Summary
The first legend, as requested by Cupid, is the story of Cleopatra. She is made queen of Egypt after the death of her father, Tholome. While she reigns, a Roman senator, Antony, is sent to conquer Egypt. Although already married, he falls in love with Cleopatra and betrays his homeland in order to marry her. Rome responds by sending an army to destroy him, and Antony and Cleopatra sail out to meet them. There’s a great battle, but eventually Antony is defeated and retreats. He realizes that he has lost all his status and honor, and, despairing, kills himself. Cleopatra makes him a great shrine decorated with fine stones. Then she digs a pit next to the shrine and fills it with serpents. She announces that she has promised to feel all that her husband feels, and thus throws herself into the pit to die at her own hand as he has died.
Analysis
Chaucer begins the Legend of Cleopatra with a Latin description of what is to come, “Incipit Legenda Cleopatrie, martiris, Egipti regine.” In English, the title means, “Here begins the legend of Cleopatra, martyr and Queen of Egpyt.” By referring to Cleopatra as a “martyr,” Chaucer elides religious and secular themes, much as he did in the Prologue.
In Christian thought, a martyr is someone who dies for their faith. In the Middle Ages, there were many famous stories of “virgin martyrs,” or women who made oaths of chastity and chose to die rather than be forced into marriage. Indeed, the vast majority of female martyrs fit this description. Cleopatra, in contrast, marries a man who she fiercely desires, and dies for the love of him. In this sense, she is the exact opposite of the conventional female martyr in medieval literature.
Furthermore, in medieval Christianity, suicide was one of very few sins that could not be forgiven. After all, if you’re dead, you cannot subsequently repent of your sins. A saint was defined as someone who went to heaven automatically and immediately. Medieval readers would believe Cleopatra would suffer the opposite and be sent to hell forever. The sharp contrast between Cleopatra and a virgin martyr might lead us to see her as subtly vilified by the text. After all, the juxtaposition of a chaste woman who dies for her faith against a woman who sleeps with a married man, lures him away from his duty to his country, and then kills herself for him, is hardly a flattering one for Cleopatra.

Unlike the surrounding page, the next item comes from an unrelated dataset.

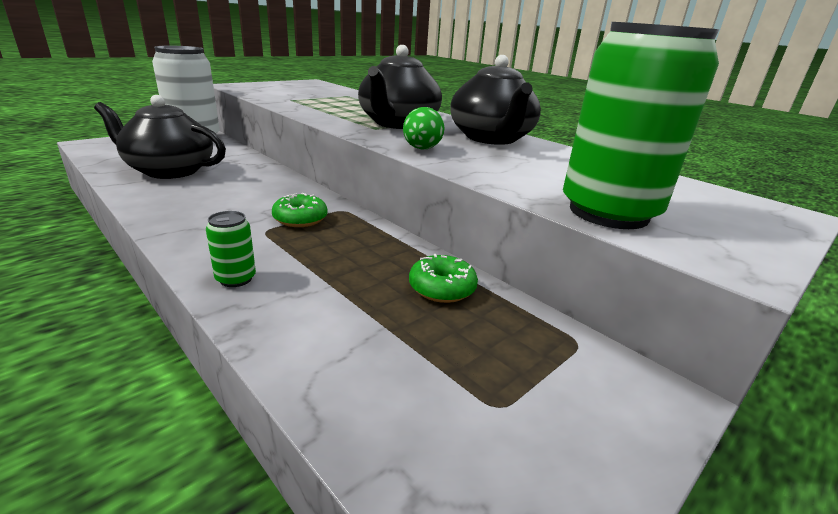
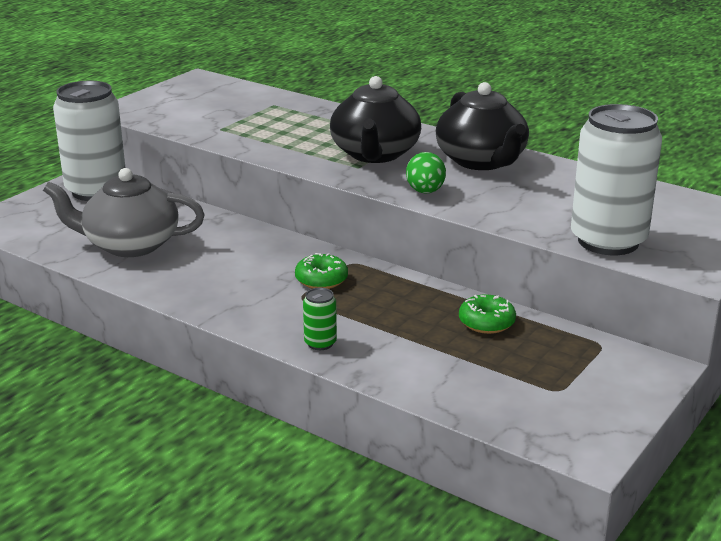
camera: 10 degrees left, 0 degrees up
black teapot [94,95,226,179] -> grey teapot [43,168,205,257]
green can [563,22,720,229] -> white can [571,104,662,255]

However, as Alceste dictated in the Prologue, the point of The Legend is to praise good women. To this end, Chaucer describes Cleopatra as virtuous, and removes much of her agency in the story. We don’t see the moment where the two fall in love, but only hear that Antony deserted his country for the love of her. Her feelings for Antony are barely mentioned, except for in line 615, where Chaucer notes that she became his wife, and “had him as her leste,” or as she wanted. The line implies that Cleopatra desired Antony before he married her (indeed, when he was committed to another woman), but defers mentioning this feeling until after the two are lawfully united. Thus, rather than coming across as a seductress, in line with medieval misogyny, Cleopatra becomes a good wife, who bears no responsibility for Antony’s fall from grace.
Her suicide makes the text’s favoritism towards Cleopatra especially pronounced. Antony kills himself “for despair.” Chaucer depicts his suicide as an emotional decision propelled by a selfish love of honor. Conversely, Cleopatra does not kill herself because she cannot bear to be without Antony, but rather because she has made a “covenant” with herself to be a good wife by following her husband in all things. In this, her decision perversely mirrors that of the virgin martyrs, who similarly made a covenant and choose death to remain true to it. Thus at the conclusion of the story, Chaucer ties everything up neatly by stressing that there is no man as “true and stable” in love as Cleopatra was. Antony was hot-headed and weak; his queen, who undertook many of the same actions, was the epitome of a good woman, even akin to a saint.
What do we make of this inconsistency? We might start by assuming that Chaucer really felt this way, that he was sympathetic towards Cleopatra and critical of Antony. Yet the thesis of the story does not emerge organically from his narration, but rather comes as an assertion, voiced incongruously by Cleopatra as she takes her own life, and then as a pat and unsatisfying conclusion in the author’s own voice. Meanwhile, the events of the story as Chaucer narrates them, and the implied, unflattering comparison of Cleopatra to a virgin martyr, undercuts the message.
Given the playful, often satirical tone of the Prologue, it’s reasonable to assume that something more complex is going on. Here, one particularly persuasive reading is that Chaucer is emphasizing that history is always a matter of interpretation. As he states in the Prologue, books are often the only source for learning about events that happened in the past. Yet, ironically, to see books as valuable because they impart accurate knowledge is to disempower the author, who becomes merely a spokesperson for broader truth, rather than a creative voice in his own right. The author of “The Legend of Cleopatra,” in contrast, is obtrusively taking a stand. His language shapes the real historical events in accordance with the goals of his poem. He, and not history, has the power.